In Berlin, Birkholm found his subject matter among the impoverished and marginalised people of the working class. As industrialisation gained momentum in the latter part of the nineteenth century, many people moved from country to city, facing cramped, unhealthy and poor living quarters as well as harsh working conditions. Birkholm’s sensitive and empathic depictions of vulnerable people were praised in certain circles, but they were also criticised for being sad and drab.

After ten years in Berlin, Birkholm returned to Faaborg. He continued to work with subjects such as poverty and the precarious nature of existence, for example by painting scenes from the Faaborg workhouse. But he also worked with landscapes and scenes from everyday life like those cultivated by the other Funen Painters, not least in countless paintings from the rolling hills of Svanninge Bakker.

Birkholm lived in Faaborg until his death, but throughout the years he maintained his connection to Berlin and also travelled elsewhere, including Italy and Tunisia. Jens Birkholm died of tuberculosis in 1915.

In the years when Faaborg Museum was first created, 1910–15, only thirteen of Jens Birkholm’s own works were purchased for the collection, meaning that for many years he was not very prominently featured at the museum compared to the other main figures of the artists’ colony. However, interest in Birkholm has grown in recent decades, not least as a renewed awareness of his social-realist depictions seen from a cultural and historical point of view. Here, however, Faaborg Museum focuses on him from an art-historical point of view. With his manner of painting and choice of subject matter, Birkholm was a unique figure and something of a lone wolf, not only among the Funen Painters, and in some respects he pointed the way ahead for a new generation of artists such as Aksel Jørgensen (1883–1957).
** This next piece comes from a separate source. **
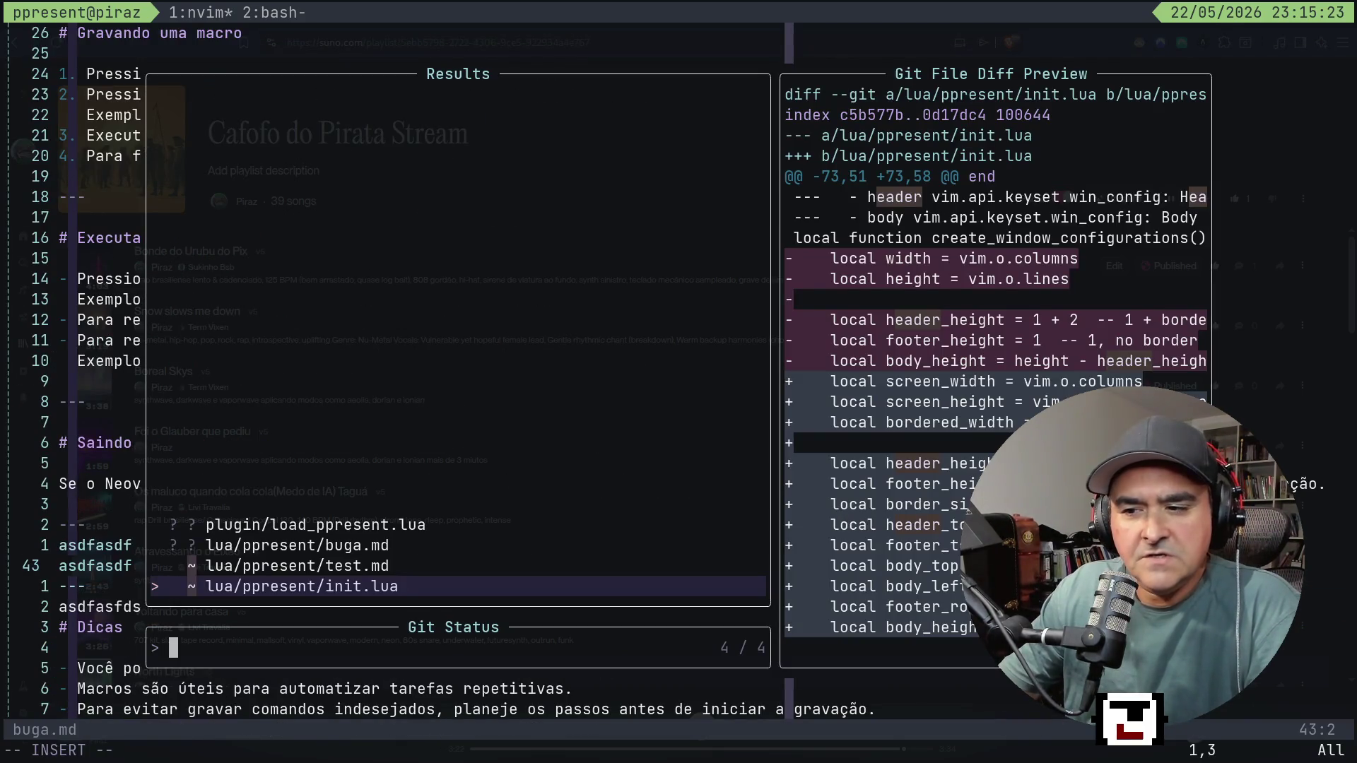
Preview the test.md, init.lua and load_ppresent.lua diffs, then open init.lua at its last hunk.
{"action": "key", "text": "ctrl+p"}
With support from foundations and private donations, the museum has been able to acquire significant works by Jens Birkholm over the course of the last twenty years, not least several pieces associated with Birkholm’s ten-year stay in Berlin. Today, the Faaborg Museum collection boasts forty-eight works by Birkholm. They are the focal point of the research-based special exhibition Jens Birkholm – Poverty and Beauty, opening in November. Thanks to a large grant from the Danish Agency for Culture, a substantial part of the museum’s Birkholm collection will be treated to conservation and preservation work in 2020, ensuring that the works are ready for public display.